Thursday, December 12, 2013 2:12 PM
Published on: Tuesday, April 02, 2013
By Virginia Ladd
Judging from his latest budget proposal, Gov. Martin O’Malley intends to make health care a priority in the coming year. His plan for fiscal 2014 would increase healthcare spending by more than $397 million in hopes of expanding access to quality medical care across the Old Line State.
This is undoubtedly good news. But as state leaders work to broaden access to care, they must be sure not to intrude on the doctor-patient relationship or endanger patient safety. Nowhere is that principle more important than in the burgeoning field of sophisticated pharmaceuticals known as “biologics.”
Biologics are complex medicines made from living material. They’ve proven a boon in the fight against some of the most debilitating diseases, including arthritis, lupus and several autoimmune disorders.
Biologics are also expensive. One biologic treatment for multiple sclerosis, for instance, costs as much as $20,000 a year.
If state lawmakers are to expand access to care as they hope to, they’ll have to find ways to make innovative treatments affordable.
Generic drugs have helped bring down the cost of conventional, small-molecule drugs. Most patients and doctors don’t think twice about substituting less expensive generic atorvastatin calcium for Lipitor, for instance.
Unfortunately, the same strategy will not work for biologics.
Biologics contain thousands of atoms — many times more than a traditional small-molecule drug. And because they’re manufactured using living organisms and natural processes, it’s impossible to create an exact copy of a biologic.
So there’s no such thing as a “generic biologic.” But scientists can create “biosimilars” — rough copies of biologics. These drugs have the potential to offer the same therapeutic effects as biologics at far lower prices.
Lawmakers have yet to determine the process by which these lower-cost alternatives can be substituted for biologics. Senate Bill 781 represents a common-sense, balanced approach for doing so.
Biosimilars are a relatively new development in medical technology. And since they’re not molecule-for-molecule copies of brand-name biologics, it’s difficult to know for sure how they’ll interact with each patient’s immune system.
Lawmakers must therefore implement a set of simple rules to ensure that biosimilars are substituted with care.
For starters, physicians must be aware of any substitutions of biosimilars for biologics by pharmacists. Pharmacists should only be free to replace a brand-name biologic with a biosimilar if the Food and Drug Administration has ruled that the two are interchangeable. This provision is critical to protect the relationship between the prescriber and the patient, especially when managing multiple medications that target complex chronic diseases.
Patients should also be told of the substitution when the biosimilar is substituted. The prescriber, meanwhile, should be notified within five days. This common-sense approach ensures that doctors and patients can work together with the pharmacist to ensure the highest level of individualized patient care.
Finally, records of biosimilar substitutions should be maintained for at least two years. This will help medical professionals garner a deeper understanding of the effects of these substances — and inform medical research into their long-term effects.
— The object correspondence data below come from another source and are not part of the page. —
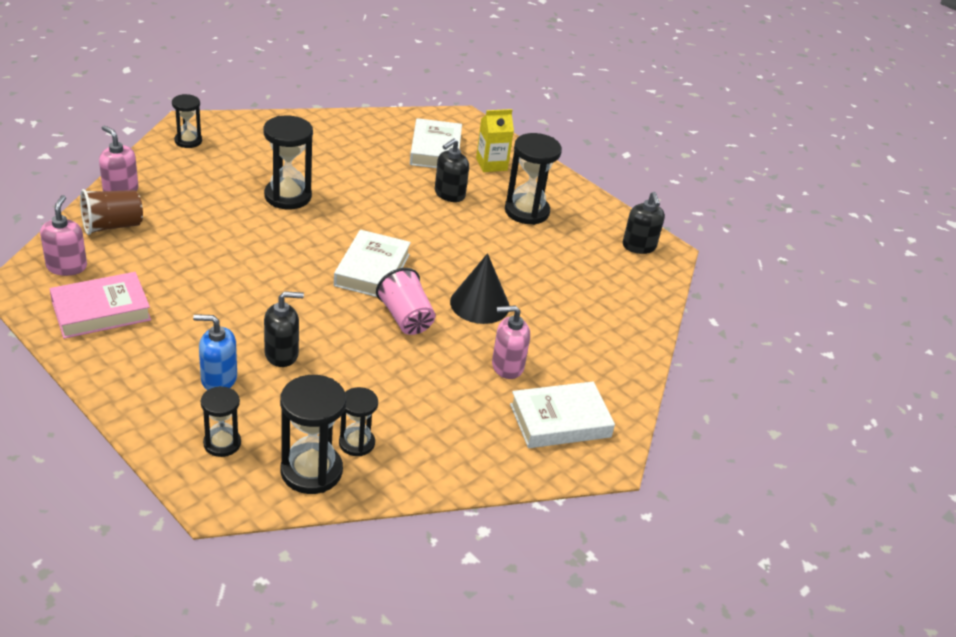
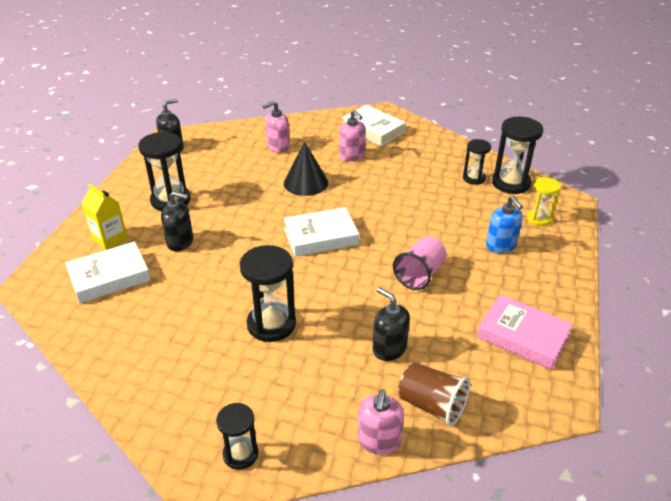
camera: 115 degrees left, 0 degrees up
(66, 266) = (510, 393): pink soap dispenser -> pink soap dispenser (278, 147)
(222, 443) = (539, 218): black hourglass -> yellow hourglass
(282, 354) = (448, 233): black soap dispenser -> black soap dispenser (389, 348)
(406, 318) = (354, 203): pink cup -> pink cup (420, 274)

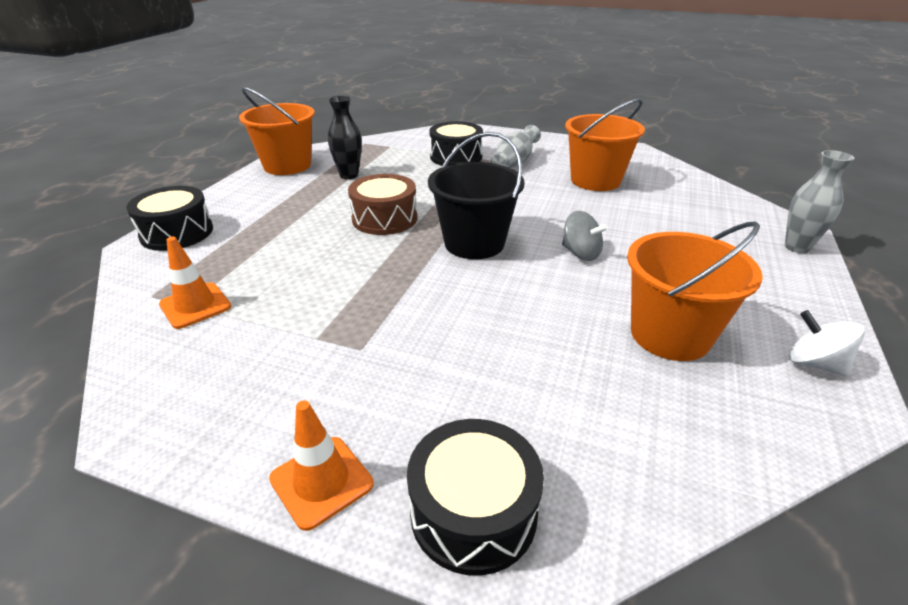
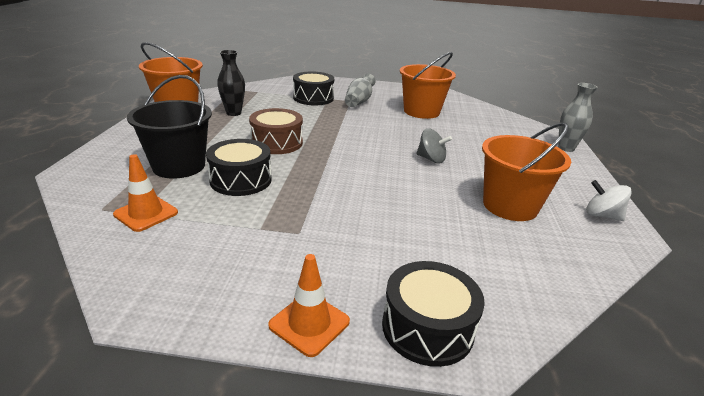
camera: 15 degrees left, 5 degrees down
(177, 233) = (102, 161): black drum -> black drum (241, 180)
(474, 243) = (353, 156): black bucket -> black bucket (179, 166)

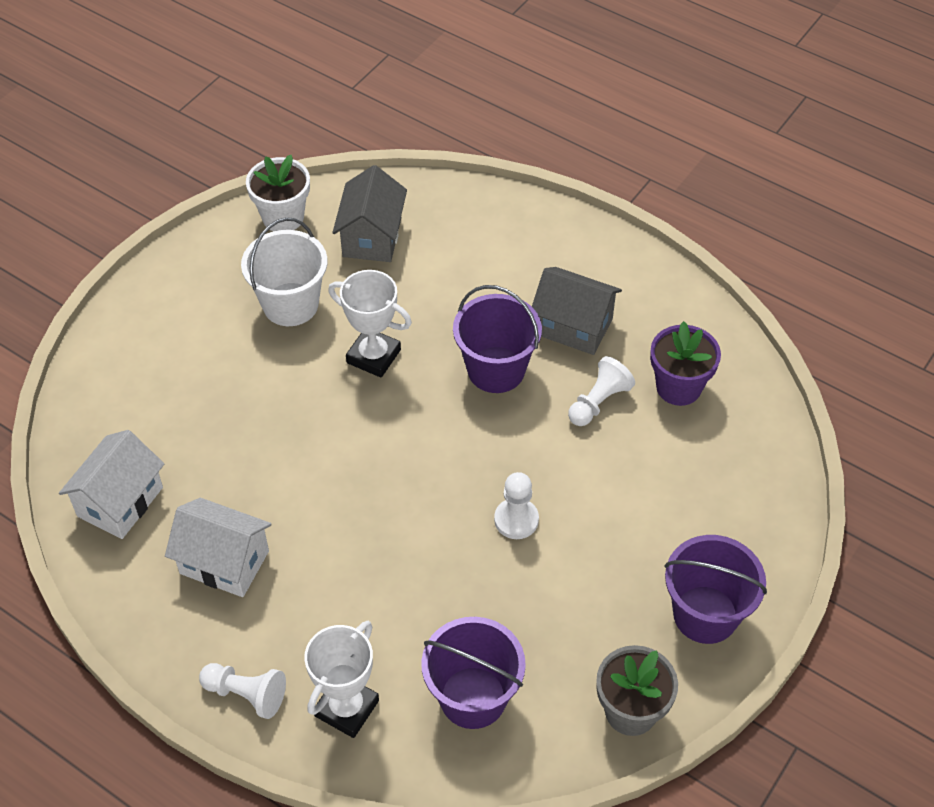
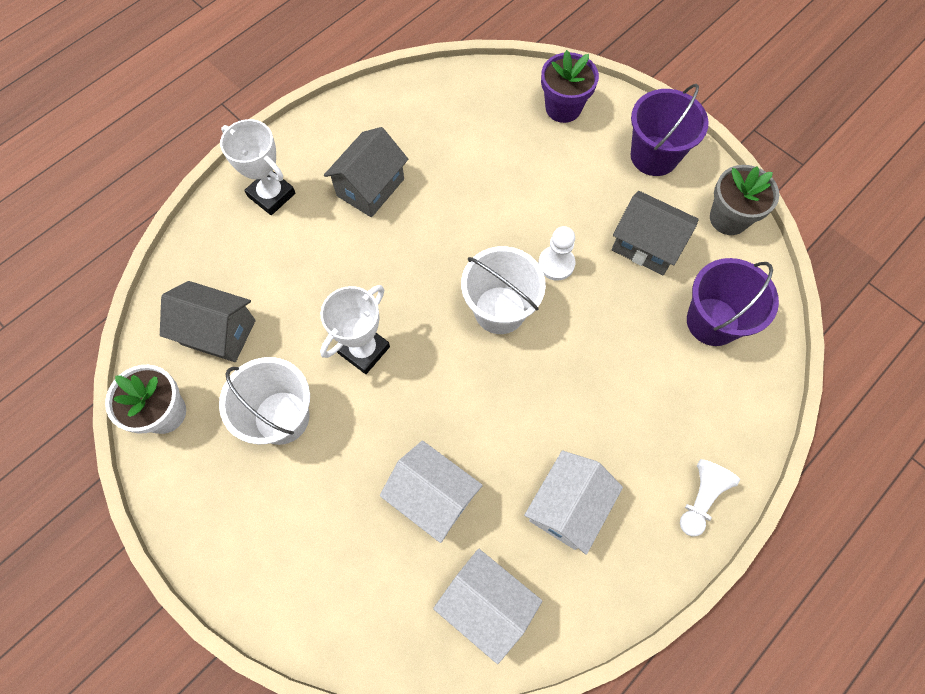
camera: 80 degrees left, 15 degrees up
(223, 441) = (432, 496): none -> white house
(346, 708) = (717, 417): white trophy -> white trophy (271, 195)
(444, 471) = (499, 310): none -> white bucket
(496, 370) = (402, 253): purple bucket -> none
(565, 615) = (646, 245): none -> grey house
(598, 402) = (452, 185): white pawn -> none
(678, 387) = (449, 128): purple flower pot -> purple flower pot (563, 108)

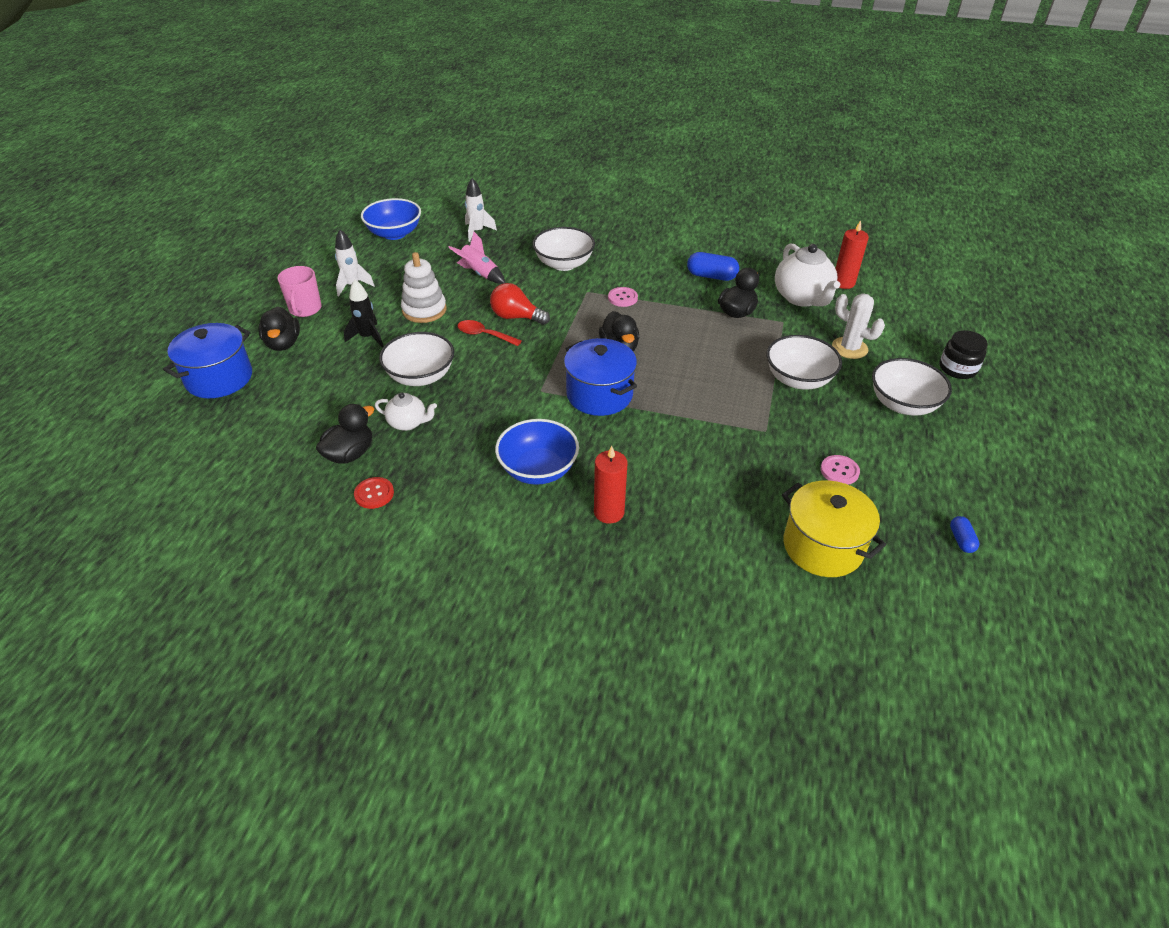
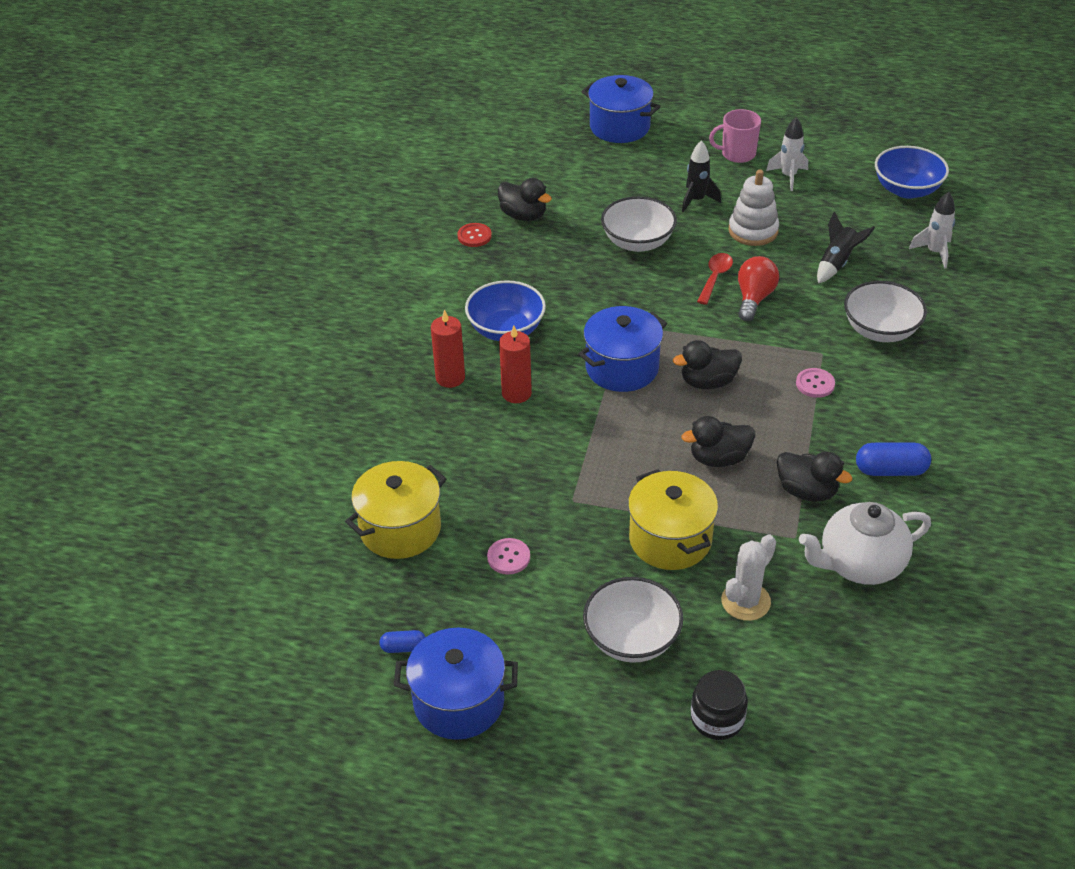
camera: 90 degrees right, 0 degrees up
(283, 344) = (677, 151): black duck -> black duck (718, 458)
(408, 423) = (566, 243): white teapot -> none
(479, 274) = (837, 263): pink rocket -> black rocket
(711, 276) = (890, 470): blue capsule -> blue capsule turned 75 degrees clockwise
(798, 379) = (670, 539): white bowl -> yellow pot
(843, 283) = (914, 619): red candle -> red candle (516, 393)
(1002, 502) = (459, 702): none -> blue pot

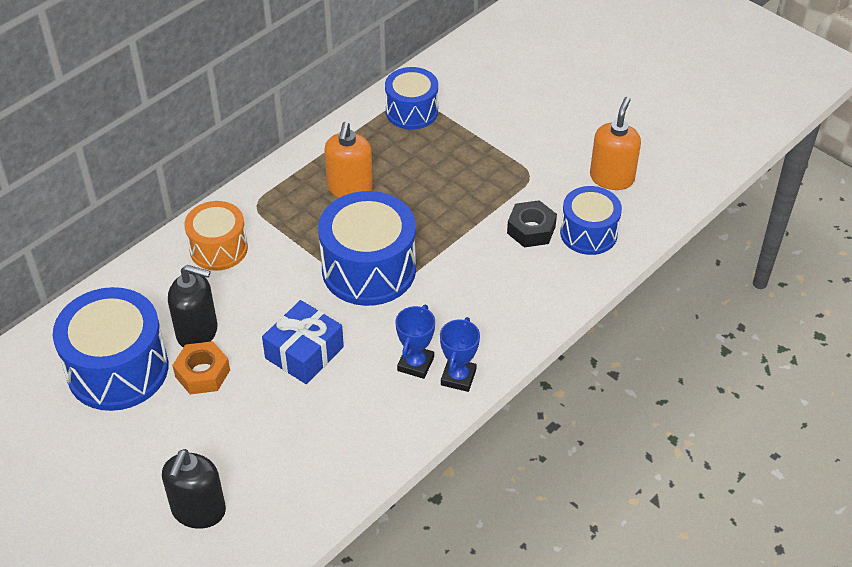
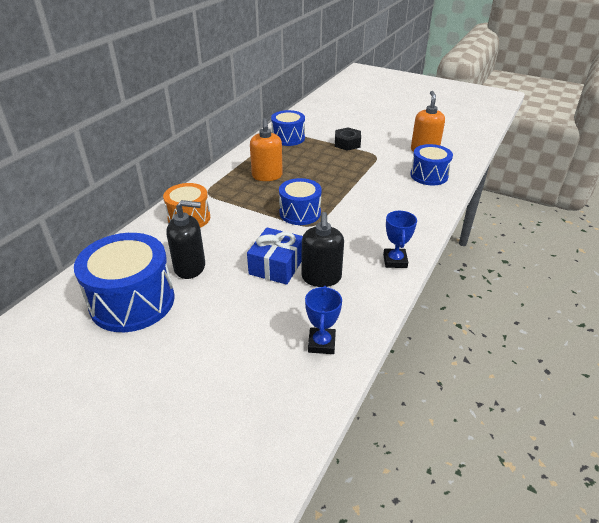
camera: 15 degrees left, 10 degrees down
(198, 511) = (234, 391): black soap dispenser -> black soap dispenser (321, 278)
(202, 373) = (203, 292): orange nut -> none
(369, 269) = (300, 213): blue drum -> blue drum, size x0.62
(415, 364) = (360, 258): blue trophy -> blue trophy (321, 343)
(531, 230) = (393, 179): black nut -> black nut (347, 143)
By putting these safeguards in place, lawmakers can make sure that there is a clear pathway for biosimilar substitution here in Maryland. At the moment, no such pathway exists.
State lawmakers will soon have the chance to expand access to these medicines to the thousands of patients who need them. Senate Bill 781 is their opportunity to do that in a balanced manner that both increases access and ensures patient safety.
Virginia Ladd is president of the American Autoimmune Related Diseases Association.